While working on an answer to this question, I came up with this regex:
(?:(?!\2)(?:,foo=([^,]*),(?=())|.))*\2bar=2
(Note: this regex requires the PyPI regex
module)
(Short explanation: The regex relies on the fact that capture groups in lookaheads can't change their value after they've matched once, so after the first foo=
is found, the (?=())
matches and from that point onwards (?!\2)
will always fail.)
This regex works correctly with the 2 examples given in the question:
>>> pattern = r'(?:(?!\2)(?:,foo=([^,]*),(?=())|.))*\2bar=2'
>>> regex.match(pattern, 'baz=0,foo=1,bar=2,foo=3,bar=4').group(1)
'1'
>>> regex.match(pattern, 'baz=0,foo=1,foo=1,bar=2')
>>>
But something strange happens if there's an occurrence of foo=
after a bar=2
:
>>> # this doesn't match, as expected:
>>> regex.match(pattern, 'notfoo=1,bar=2')
>>> # but how the heck does it match this ?!

** Work item **
Please copy the stretch of the regex post from "(Short explanation: The" through "point onwards (?!\2)" word for word.

** Material shown **
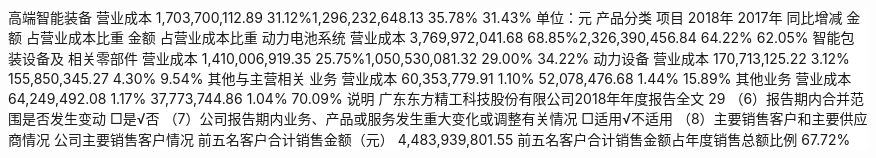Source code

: 高端智能装备
营业成本
1,703,700,112.89
31.12%1,296,232,648.13
35.78%
31.43%
单位：元
产品分类
项目
2018年
2017年
同比增减
金额
占营业成本比重
金额
占营业成本比重
动力电池系统
营业成本
3,769,972,041.68
68.85%2,326,390,456.84
64.22%
62.05%
智能包装设备及
相关零部件
营业成本
1,410,006,919.35
25.75%1,050,530,081.32
29.00%
34.22%
动力设备
营业成本
170,713,125.22
3.12%
155,850,345.27
4.30%
9.54%
其他与主营相关
业务
营业成本
60,353,779.91
1.10%
52,078,476.68
1.44%
15.89%
其他业务
营业成本
64,249,492.08
1.17%
37,773,744.86
1.04%
70.09%
说明
广东东方精工科技股份有限公司2018年年度报告全文
29
（6）报告期内合并范围是否发生变动
□是√否
（7）公司报告期内业务、产品或服务发生重大变化或调整有关情况
□适用√不适用
（8）主要销售客户和主要供应商情况
公司主要销售客户情况
前五名客户合计销售金额（元）
4,483,939,801.55
前五名客户合计销售金额占年度销售总额比例
67.72%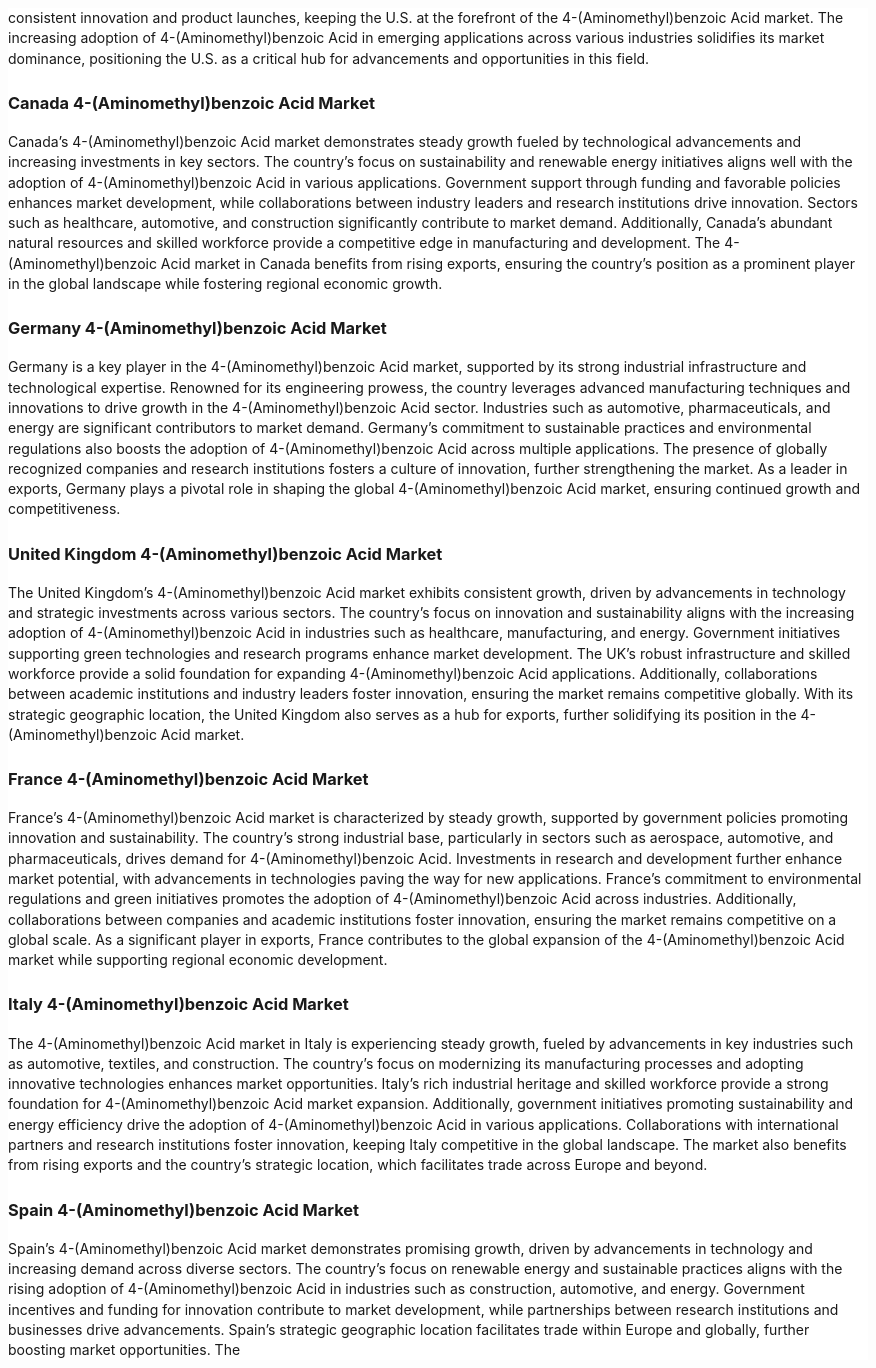 consistent innovation and product launches, keeping the U.S. at the forefront of the 4-(Aminomethyl)benzoic Acid market. The increasing adoption of 4-(Aminomethyl)benzoic Acid in emerging applications across various industries solidifies its market dominance, positioning the U.S. as a critical hub for advancements and opportunities in this field.</p><h3>Canada 4-(Aminomethyl)benzoic Acid Market</h3><p>Canada&rsquo;s 4-(Aminomethyl)benzoic Acid market demonstrates steady growth fueled by technological advancements and increasing investments in key sectors. The country&rsquo;s focus on sustainability and renewable energy initiatives aligns well with the adoption of 4-(Aminomethyl)benzoic Acid in various applications. Government support through funding and favorable policies enhances market development, while collaborations between industry leaders and research institutions drive innovation. Sectors such as healthcare, automotive, and construction significantly contribute to market demand. Additionally, Canada&rsquo;s abundant natural resources and skilled workforce provide a competitive edge in manufacturing and development. The 4-(Aminomethyl)benzoic Acid market in Canada benefits from rising exports, ensuring the country&rsquo;s position as a prominent player in the global landscape while fostering regional economic growth.</p><h3>Germany 4-(Aminomethyl)benzoic Acid Market</h3><p>Germany is a key player in the 4-(Aminomethyl)benzoic Acid market, supported by its strong industrial infrastructure and technological expertise. Renowned for its engineering prowess, the country leverages advanced manufacturing techniques and innovations to drive growth in the 4-(Aminomethyl)benzoic Acid sector. Industries such as automotive, pharmaceuticals, and energy are significant contributors to market demand. Germany&rsquo;s commitment to sustainable practices and environmental regulations also boosts the adoption of 4-(Aminomethyl)benzoic Acid across multiple applications. The presence of globally recognized companies and research institutions fosters a culture of innovation, further strengthening the market. As a leader in exports, Germany plays a pivotal role in shaping the global 4-(Aminomethyl)benzoic Acid market, ensuring continued growth and competitiveness.</p><h3>United Kingdom 4-(Aminomethyl)benzoic Acid Market</h3><p>The United Kingdom&rsquo;s 4-(Aminomethyl)benzoic Acid market exhibits consistent growth, driven by advancements in technology and strategic investments across various sectors. The country&rsquo;s focus on innovation and sustainability aligns with the increasing adoption of 4-(Aminomethyl)benzoic Acid in industries such as healthcare, manufacturing, and energy. Government initiatives supporting green technologies and research programs enhance market development. The UK&rsquo;s robust infrastructure and skilled workforce provide a solid foundation for expanding 4-(Aminomethyl)benzoic Acid applications. Additionally, collaborations between academic institutions and industry leaders foster innovation, ensuring the market remains competitive globally. With its strategic geographic location, the United Kingdom also serves as a hub for exports, further solidifying its position in the 4-(Aminomethyl)benzoic Acid market.</p><h3>France 4-(Aminomethyl)benzoic Acid Market</h3><p>France&rsquo;s 4-(Aminomethyl)benzoic Acid market is characterized by steady growth, supported by government policies promoting innovation and sustainability. The country&rsquo;s strong industrial base, particularly in sectors such as aerospace, automotive, and pharmaceuticals, drives demand for 4-(Aminomethyl)benzoic Acid. Investments in research and development further enhance market potential, with advancements in technologies paving the way for new applications. France&rsquo;s commitment to environmental regulations and green initiatives promotes the adoption of 4-(Aminomethyl)benzoic Acid across industries. Additionally, collaborations between companies and academic institutions foster innovation, ensuring the market remains competitive on a global scale. As a significant player in exports, France contributes to the global expansion of the 4-(Aminomethyl)benzoic Acid market while supporting regional economic development.</p><h3>Italy 4-(Aminomethyl)benzoic Acid Market</h3><p>The 4-(Aminomethyl)benzoic Acid market in Italy is experiencing steady growth, fueled by advancements in key industries such as automotive, textiles, and construction. The country&rsquo;s focus on modernizing its manufacturing processes and adopting innovative technologies enhances market opportunities. Italy&rsquo;s rich industrial heritage and skilled workforce provide a strong foundation for 4-(Aminomethyl)benzoic Acid market expansion. Additionally, government initiatives promoting sustainability and energy efficiency drive the adoption of 4-(Aminomethyl)benzoic Acid in various applications. Collaborations with international partners and research institutions foster innovation, keeping Italy competitive in the global landscape. The market also benefits from rising exports and the country&rsquo;s strategic location, which facilitates trade across Europe and beyond.</p><h3>Spain 4-(Aminomethyl)benzoic Acid Market</h3><p>Spain&rsquo;s 4-(Aminomethyl)benzoic Acid market demonstrates promising growth, driven by advancements in technology and increasing demand across diverse sectors. The country&rsquo;s focus on renewable energy and sustainable practices aligns with the rising adoption of 4-(Aminomethyl)benzoic Acid in industries such as construction, automotive, and energy. Government incentives and funding for innovation contribute to market development, while partnerships between research institutions and businesses drive advancements. Spain&rsquo;s strategic geographic location facilitates trade within Europe and globally, further boosting market opportunities. The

** Exercise response **
(Short explanation: The regex relies on the fact that capture groups in lookaheads can't change their value after they've matched once, so after the first foo=
is found, the (?=())
matches and from that point onwards (?!\2)